Es un reino de gracia y de justicia, que es a la vez don y tarea, y conlleva lucha, esfuerzo. Por eso, decía san Josemaría: “nos debemos preguntar: ¿dónde debe reinar Cristo Jesús? Debe reinar, primero en nuestras almas. Debe reinar en nuestra vida, porque toda tiene que ser testimonio de amor. ¡Con errores! No os preocupe tener errores.... ¡Con flaquezas! Siempre que luchemos, no importan. ¿Acaso no han tenido errores los santos que hay en los altares?”. La santidad está en la lucha esforzada: “Desde los días de Juan el Bautista hasta ahora, el Reino de los Cielos padece violencia, y los esforzados lo conquistan” (Mt 11, 12). Y así resume el Catecismo (n. 2816) que “El Reino de Dios está ante nosotros. Se aproxima en el Verbo encarnado, se anuncia a través de todo el Evangelio, llega en la muerte y la Resurrección de Cristo. El Reino de Dios adviene en la Última Cena y por la Eucaristía está entre nosotros. El Reino de Dios llegará en la gloria cuando Jesucristo lo devuelva a su Padre: El reino de Dios implica por tanto en cada uno de nosotros un compromiso personal que nos debe llevar a buscarlo con todas nuestras fuerzas: es la perla escondida y el tesoro que requiere venderlo todo para comprarlos. Eso quiere decir que en nuestra vida todo lo debemos enfocar a cumplir la Voluntad de Dios, que se nos manifiesta a través de las circunstancias concretas en que Dios nos ha colocado y que debemos seguir con generosidad, olvidándonos de nosotros mismos, pues con egoísmo no entramos”.

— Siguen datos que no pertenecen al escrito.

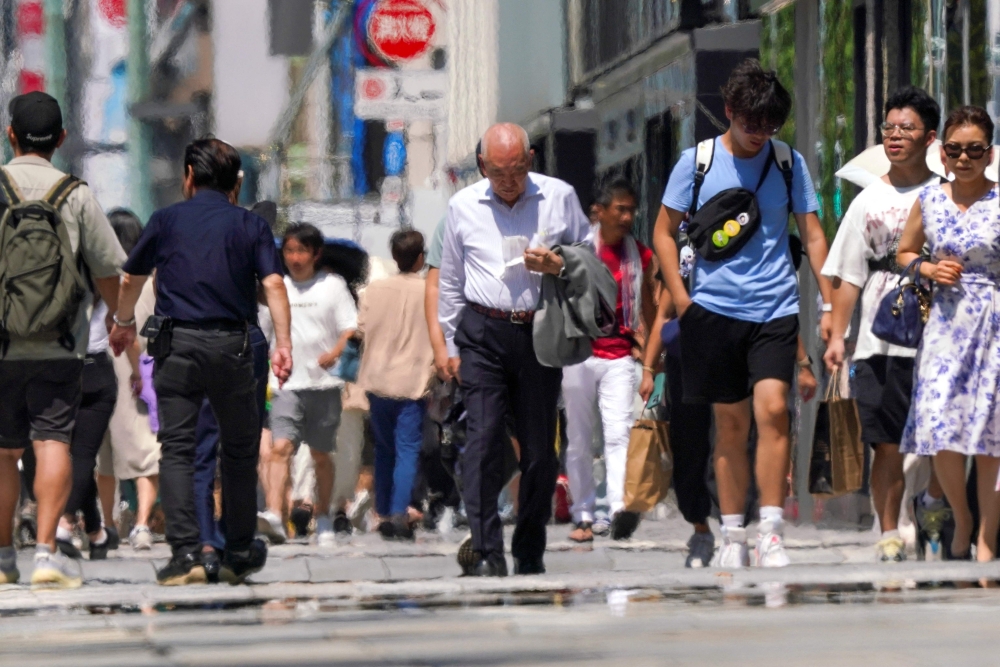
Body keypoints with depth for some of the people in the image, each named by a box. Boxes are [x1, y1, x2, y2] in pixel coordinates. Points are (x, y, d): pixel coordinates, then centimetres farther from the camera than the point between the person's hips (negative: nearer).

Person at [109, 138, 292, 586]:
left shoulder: (166, 221, 9)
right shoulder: (251, 226, 7)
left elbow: (131, 280, 21)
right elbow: (273, 284, -7)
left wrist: (124, 323, 39)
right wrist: (283, 343, -11)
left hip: (176, 343, 0)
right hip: (231, 344, 0)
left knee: (176, 448, 0)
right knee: (240, 449, 13)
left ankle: (186, 552, -13)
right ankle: (239, 555, 19)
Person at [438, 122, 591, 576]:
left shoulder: (559, 198, 4)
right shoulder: (463, 207, 8)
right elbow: (450, 280, 17)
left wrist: (557, 265, -8)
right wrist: (451, 344, 15)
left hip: (539, 333, 0)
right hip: (483, 334, 0)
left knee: (540, 447, 2)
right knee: (483, 439, -13)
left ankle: (530, 552, 14)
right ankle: (486, 551, -16)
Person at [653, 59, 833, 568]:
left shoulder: (789, 163, 4)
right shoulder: (697, 162, 2)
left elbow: (812, 235, 8)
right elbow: (664, 231, 8)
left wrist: (828, 305, 2)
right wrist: (681, 299, -1)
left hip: (775, 309, 0)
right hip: (715, 310, 0)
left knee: (772, 410, -16)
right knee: (730, 424, 5)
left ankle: (770, 535, -12)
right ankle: (732, 537, 14)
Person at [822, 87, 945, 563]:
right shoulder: (869, 201, 13)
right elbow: (849, 275, 11)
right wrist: (837, 336, 3)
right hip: (879, 340, 1)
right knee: (886, 443, -2)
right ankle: (889, 533, 3)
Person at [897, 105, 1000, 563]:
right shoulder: (929, 201, 6)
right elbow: (904, 253, 19)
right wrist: (930, 269, 0)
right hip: (946, 323, 2)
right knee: (939, 425, -10)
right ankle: (961, 520, 15)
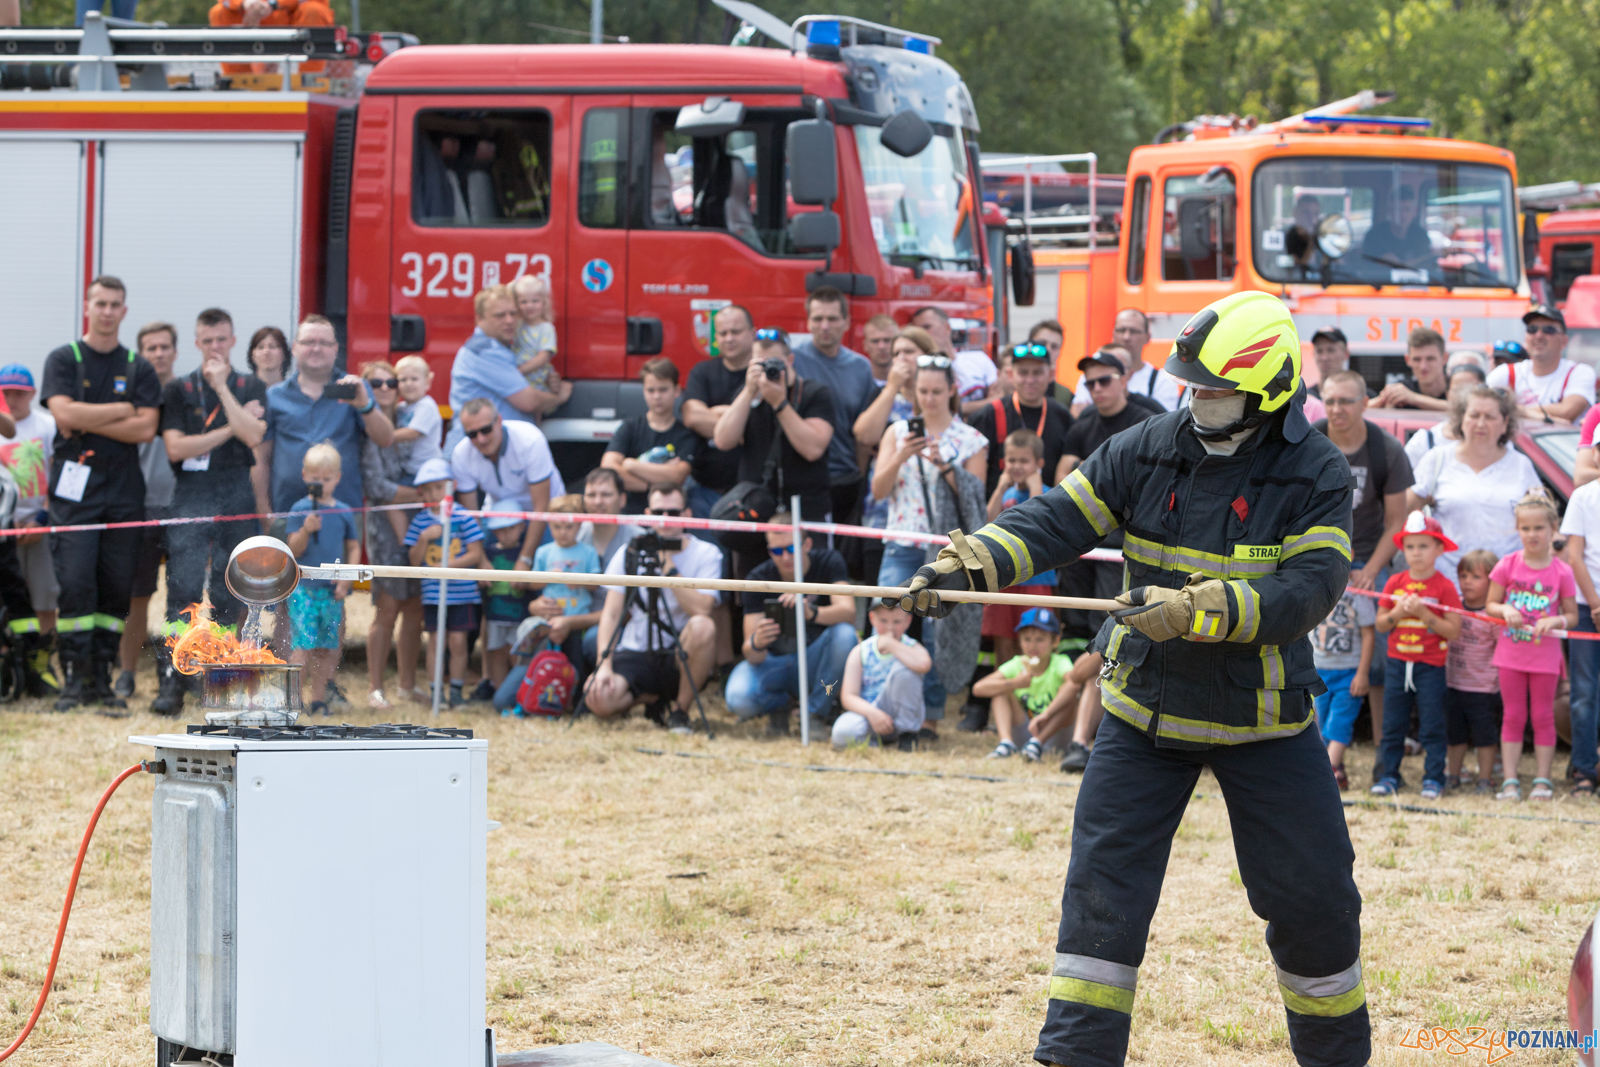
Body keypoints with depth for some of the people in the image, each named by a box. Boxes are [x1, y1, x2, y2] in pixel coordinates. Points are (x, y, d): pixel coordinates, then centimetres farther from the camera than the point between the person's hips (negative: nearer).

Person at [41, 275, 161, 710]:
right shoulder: (63, 360, 5)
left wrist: (88, 422, -9)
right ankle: (74, 679, -7)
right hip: (75, 488, -3)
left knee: (117, 589, 1)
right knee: (75, 585, -11)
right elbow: (64, 413, -11)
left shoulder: (139, 369, 11)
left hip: (124, 490, 3)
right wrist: (123, 410, -4)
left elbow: (145, 428, -2)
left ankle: (102, 679, 6)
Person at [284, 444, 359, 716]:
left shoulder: (343, 513, 7)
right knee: (304, 645, -8)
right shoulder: (300, 510, -1)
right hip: (304, 588, -3)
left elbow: (353, 548, 12)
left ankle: (319, 698, 11)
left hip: (333, 590, 3)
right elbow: (294, 550, -5)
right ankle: (297, 698, -7)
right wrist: (306, 530, -23)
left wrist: (346, 580, 0)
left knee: (327, 647, 5)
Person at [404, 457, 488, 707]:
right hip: (432, 593, 2)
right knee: (436, 639, 3)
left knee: (458, 640, -1)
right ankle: (436, 692, 11)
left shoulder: (463, 517, -4)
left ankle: (456, 691, 10)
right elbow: (415, 561, 4)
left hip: (461, 592, -2)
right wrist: (424, 538, -12)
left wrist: (449, 564, -17)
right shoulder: (420, 521, 4)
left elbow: (475, 554, -7)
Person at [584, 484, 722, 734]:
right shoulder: (630, 553, 4)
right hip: (635, 655, 1)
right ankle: (654, 699, 8)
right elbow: (610, 613, -2)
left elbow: (701, 609, -18)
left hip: (679, 658, -1)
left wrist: (669, 567, -19)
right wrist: (604, 665, -16)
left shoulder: (706, 554, -2)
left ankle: (680, 708, -11)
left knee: (702, 627, -35)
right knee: (598, 699, -29)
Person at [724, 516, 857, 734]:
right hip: (774, 661, 0)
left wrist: (811, 613, -49)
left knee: (845, 634, -33)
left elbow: (848, 612, -29)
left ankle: (818, 712, -12)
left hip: (814, 660, 0)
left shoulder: (827, 562, -12)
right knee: (739, 699, -33)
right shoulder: (759, 578, -13)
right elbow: (752, 656, -19)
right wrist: (756, 644, -45)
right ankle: (776, 704, 7)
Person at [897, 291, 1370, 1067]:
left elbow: (1309, 589, -23)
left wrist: (1193, 611, -34)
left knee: (1312, 899, 3)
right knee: (1104, 884, -7)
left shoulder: (1315, 475, -13)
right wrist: (966, 564, -27)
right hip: (1146, 711, 2)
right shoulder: (1147, 451, -4)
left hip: (1264, 722, -2)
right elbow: (1055, 520, -10)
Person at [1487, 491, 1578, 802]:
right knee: (1513, 716, 5)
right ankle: (1510, 781, 7)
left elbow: (1572, 615, -1)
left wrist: (1555, 621, -21)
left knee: (1542, 716, 5)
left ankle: (1542, 780, 12)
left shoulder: (1561, 571, -5)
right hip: (1511, 652, 1)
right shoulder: (1507, 565, -3)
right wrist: (1505, 611, -18)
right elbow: (1490, 604, 3)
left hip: (1545, 654, -1)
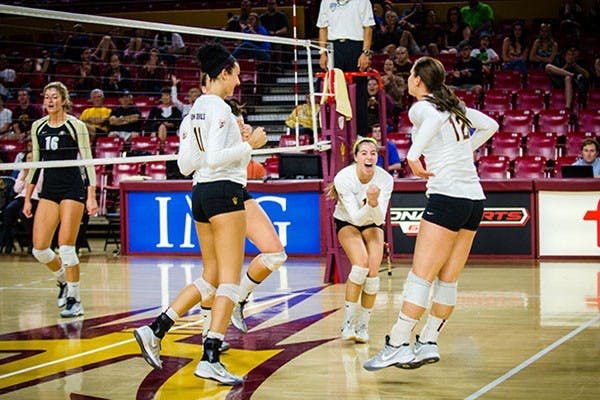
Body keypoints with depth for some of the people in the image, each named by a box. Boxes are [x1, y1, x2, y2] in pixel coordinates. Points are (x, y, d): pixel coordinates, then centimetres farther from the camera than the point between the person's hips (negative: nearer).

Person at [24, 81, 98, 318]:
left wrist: (91, 196, -12)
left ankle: (75, 301, 0)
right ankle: (63, 281, 26)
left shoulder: (75, 126, -4)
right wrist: (27, 198, 14)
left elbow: (87, 161, -5)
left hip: (73, 189, -5)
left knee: (66, 247, -10)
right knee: (39, 249, -2)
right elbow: (35, 163, 17)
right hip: (48, 190, 5)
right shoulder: (37, 127, 11)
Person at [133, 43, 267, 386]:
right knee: (230, 280, -7)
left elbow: (187, 164, 16)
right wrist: (249, 145, -13)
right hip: (224, 192, -9)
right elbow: (214, 157, -21)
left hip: (201, 192, 9)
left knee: (211, 278, 15)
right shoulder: (219, 107, -12)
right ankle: (210, 360, -13)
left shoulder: (196, 109, 16)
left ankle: (155, 331, 9)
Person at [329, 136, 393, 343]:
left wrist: (374, 202, -45)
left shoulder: (385, 179, -23)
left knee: (372, 272, -18)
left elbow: (379, 218, -26)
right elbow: (356, 217, -30)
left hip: (372, 225, 2)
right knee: (361, 263, -28)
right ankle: (348, 323, -18)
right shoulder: (343, 178, -28)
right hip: (347, 223, -2)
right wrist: (369, 203, -49)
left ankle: (363, 325, -1)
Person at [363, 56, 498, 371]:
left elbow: (436, 118, -27)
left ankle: (397, 345, -11)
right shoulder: (455, 106, 18)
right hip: (475, 199, 8)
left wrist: (414, 153, -29)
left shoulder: (420, 107, -3)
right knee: (447, 280, 9)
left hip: (447, 197, -8)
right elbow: (491, 125, 29)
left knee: (421, 276, -9)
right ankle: (428, 343, 12)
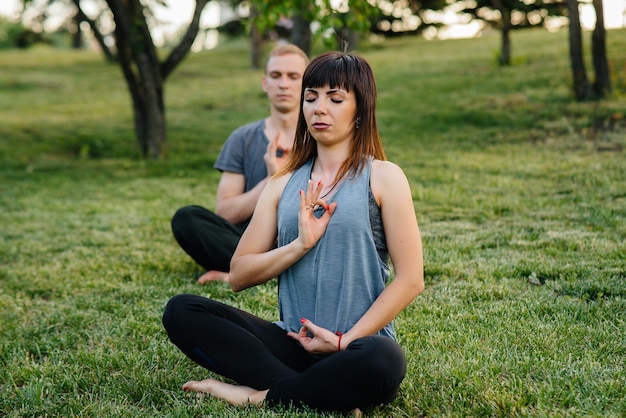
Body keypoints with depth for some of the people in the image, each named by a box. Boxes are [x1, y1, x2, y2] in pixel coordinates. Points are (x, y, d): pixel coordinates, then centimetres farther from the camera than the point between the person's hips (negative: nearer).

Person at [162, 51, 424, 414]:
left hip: (361, 342, -4)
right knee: (181, 312, -15)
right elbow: (239, 275, 7)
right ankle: (326, 393, -22)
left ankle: (257, 395, -17)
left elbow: (410, 280, -5)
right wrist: (301, 245, -9)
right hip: (292, 342, 4)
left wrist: (345, 341, -11)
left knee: (383, 361, -39)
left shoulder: (383, 177, 2)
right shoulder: (285, 184, 13)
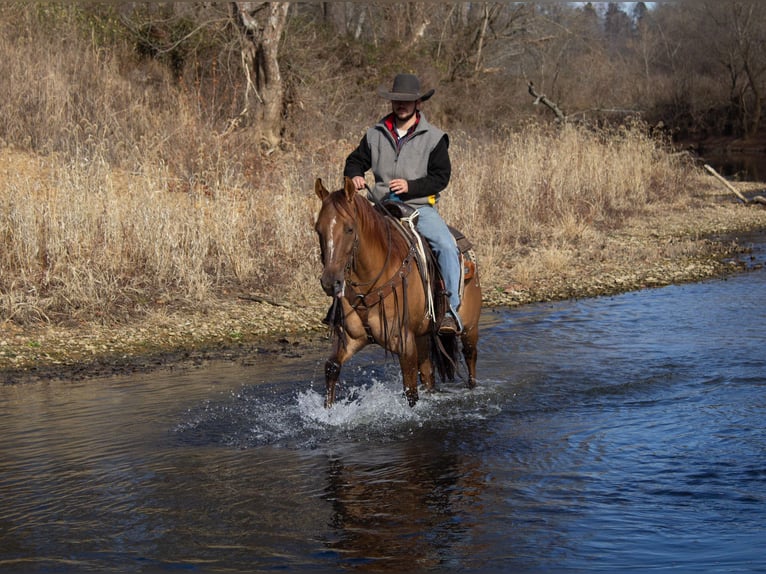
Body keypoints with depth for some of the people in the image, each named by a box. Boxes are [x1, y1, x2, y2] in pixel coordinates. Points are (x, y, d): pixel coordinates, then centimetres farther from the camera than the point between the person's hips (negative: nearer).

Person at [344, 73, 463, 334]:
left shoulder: (434, 137, 2)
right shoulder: (375, 134, 10)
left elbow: (441, 177, -3)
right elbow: (355, 161, 20)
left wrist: (410, 186, -18)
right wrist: (354, 176, -4)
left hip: (420, 207, -3)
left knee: (447, 246, -28)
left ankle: (452, 309, -26)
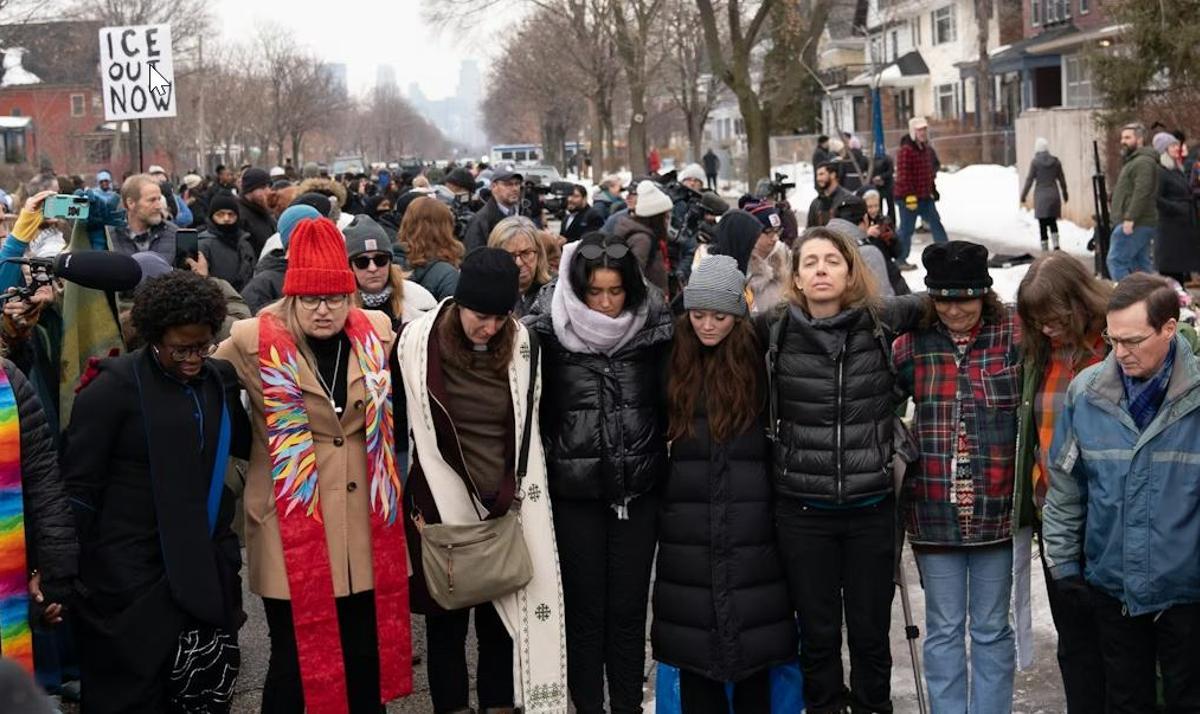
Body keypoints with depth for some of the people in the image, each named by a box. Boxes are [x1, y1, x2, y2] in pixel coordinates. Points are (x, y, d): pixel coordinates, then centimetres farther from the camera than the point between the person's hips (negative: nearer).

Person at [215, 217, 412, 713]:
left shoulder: (376, 333, 4)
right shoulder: (255, 342, -9)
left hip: (367, 526, 4)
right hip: (292, 526, -4)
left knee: (366, 653, 12)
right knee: (295, 659, 2)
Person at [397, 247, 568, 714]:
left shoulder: (521, 343, -2)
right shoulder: (419, 342, -10)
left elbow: (526, 429, 8)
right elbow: (408, 432, -4)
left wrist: (510, 497, 3)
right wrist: (419, 507, -4)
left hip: (504, 508, 2)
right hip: (441, 507, -2)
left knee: (502, 617, 8)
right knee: (446, 620, 9)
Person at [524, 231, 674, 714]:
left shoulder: (656, 330, -2)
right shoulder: (549, 332, -7)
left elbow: (670, 404, 9)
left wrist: (664, 464, 7)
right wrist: (547, 466, -1)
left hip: (639, 490, 1)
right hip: (576, 492, -1)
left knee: (628, 608, 9)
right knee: (584, 608, 7)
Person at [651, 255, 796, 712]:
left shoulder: (758, 358, -1)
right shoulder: (676, 360, 5)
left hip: (749, 517, -2)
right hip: (688, 519, 2)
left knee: (753, 632, 4)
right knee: (694, 632, 6)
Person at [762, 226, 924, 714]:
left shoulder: (880, 321, -2)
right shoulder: (777, 329, -2)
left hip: (871, 507, 0)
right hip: (802, 509, 0)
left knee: (871, 630, 13)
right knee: (817, 632, 11)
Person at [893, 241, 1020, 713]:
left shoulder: (1013, 338, -5)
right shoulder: (914, 343, 1)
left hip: (996, 509, -1)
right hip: (934, 509, 1)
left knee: (991, 629, 12)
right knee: (943, 630, 11)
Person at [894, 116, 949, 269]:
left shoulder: (927, 149, 13)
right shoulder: (906, 150, -16)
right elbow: (903, 175, -21)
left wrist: (933, 189, 22)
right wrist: (909, 195, -24)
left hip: (926, 197, 9)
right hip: (909, 197, -9)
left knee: (936, 224, 9)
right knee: (906, 229, -1)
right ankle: (900, 260, 9)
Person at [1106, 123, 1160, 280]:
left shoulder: (1143, 162, -13)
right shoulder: (1133, 161, 22)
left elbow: (1142, 192, -23)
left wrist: (1129, 218, -27)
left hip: (1135, 225, -11)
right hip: (1139, 224, 11)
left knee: (1116, 260, -14)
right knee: (1141, 263, 11)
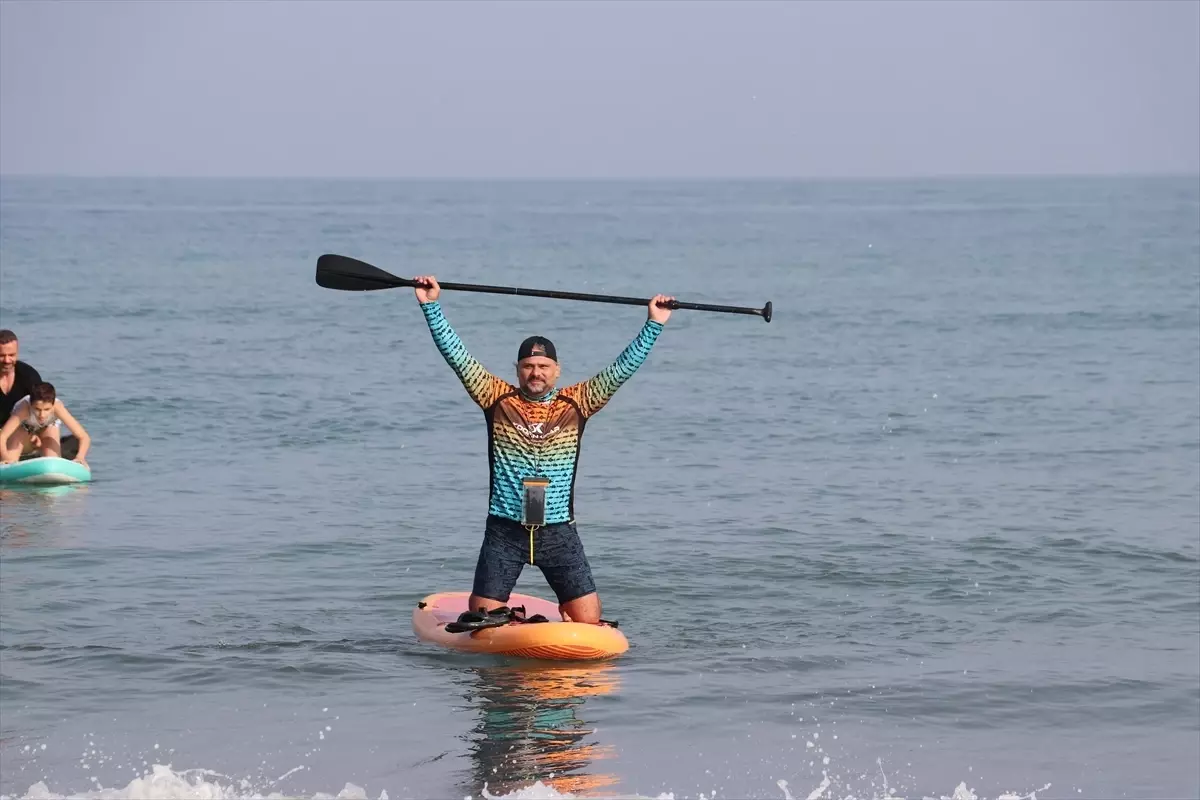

Todos los días pedimos en el Padrenuestro: "venga a nosotros tu reino", le pedimos hoy a la Virgen Santísima que nos ayuda a desear verdaderamente que reine en nosotros: “El que se conserva puro en sus acciones, sus pensamientos y sus palabras, puede decir a Dios: '¡Venga tu Reino!'” (San Cirilo de Jerusalén, catech. myst. 5, 13).